A limitation of our study is that we only included reports or randomized trials that made it to publications. Acknowledgment of limitations among all submissions, including also observational studies, may be different than what we report here. Another limitation is that we only included open peer review journals of more than average editorial team quality. Blind peer review may lead to different results as may the case for journals with lower quality editorial team. Note also that the weight assigned to the hedges is somewhat subjective. However, our results were stable across weighted and unweighted hedges. Finally, one may argue that there is a discrepancy between our interest in overstated claims and what we actually measured, namely, hedging scores in all sentences in the discussion sections. A stricter operationalization of our objective would have required that we detect “claim sentences” first and then measure hedging levels in those sentences only. On the other hand, our approach to focus on discussion sections only is better than analyzing complete papers, because claims are usually made in the discussion sections.

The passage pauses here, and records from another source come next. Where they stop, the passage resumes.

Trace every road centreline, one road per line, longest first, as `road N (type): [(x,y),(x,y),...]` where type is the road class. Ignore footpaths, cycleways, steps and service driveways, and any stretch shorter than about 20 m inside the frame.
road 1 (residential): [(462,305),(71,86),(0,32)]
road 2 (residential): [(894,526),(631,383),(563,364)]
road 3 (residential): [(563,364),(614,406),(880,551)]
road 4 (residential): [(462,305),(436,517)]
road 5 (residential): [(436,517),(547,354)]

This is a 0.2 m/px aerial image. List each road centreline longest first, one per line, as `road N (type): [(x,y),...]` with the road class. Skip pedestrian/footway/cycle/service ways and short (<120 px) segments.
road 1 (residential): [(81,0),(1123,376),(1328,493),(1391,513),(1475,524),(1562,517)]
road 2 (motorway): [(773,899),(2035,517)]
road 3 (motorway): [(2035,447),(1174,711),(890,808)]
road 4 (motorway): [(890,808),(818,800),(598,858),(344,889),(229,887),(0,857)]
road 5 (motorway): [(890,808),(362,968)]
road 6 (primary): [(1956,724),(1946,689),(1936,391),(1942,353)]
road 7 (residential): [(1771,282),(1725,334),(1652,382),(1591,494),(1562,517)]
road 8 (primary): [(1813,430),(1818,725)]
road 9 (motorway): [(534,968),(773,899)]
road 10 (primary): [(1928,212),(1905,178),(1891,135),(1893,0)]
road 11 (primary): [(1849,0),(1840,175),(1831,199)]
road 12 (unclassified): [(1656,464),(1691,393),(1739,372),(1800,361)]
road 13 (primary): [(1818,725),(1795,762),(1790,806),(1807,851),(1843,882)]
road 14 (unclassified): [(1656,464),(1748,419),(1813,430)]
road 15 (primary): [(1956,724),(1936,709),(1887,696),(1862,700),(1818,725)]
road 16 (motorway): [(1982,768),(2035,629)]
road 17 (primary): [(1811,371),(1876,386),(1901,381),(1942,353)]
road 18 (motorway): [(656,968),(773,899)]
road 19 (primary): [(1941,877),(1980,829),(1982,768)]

A strength of our study is the automated assessment of limitation sentences and hedges, limiting the likelihood of analytical or observational bias. Such automated assessment could also assist journal editors as well as peer reviewers in their review tasks. Our results suggest that reviewers and/or editors demand discussion of study limitations that authors were unaware of or unwilling to discuss. Since good science implies the full disclosure of issues that may (partially) invalidate the findings of a study, this increase in the number of limitation sentences is a positive effect of the peer and editorial review process.

Conclusion

Our findings support the idea that editorial handling and peer review, on average, cause a modest increase in the number of self-acknowledged study limitations and that these effects are larger in a manuscript reporting zero or very few limitations. This finding is important in the debates about the value of peer review and detrimental research practices. Software tools such as the ones used in this study may be employed by authors, reviewers, and editors to flag potentially problematic manuscripts or sections thereof. More research is needed to assess more precisely the effects, if any, of peer review and editorial handling on linguistic nuance of claims.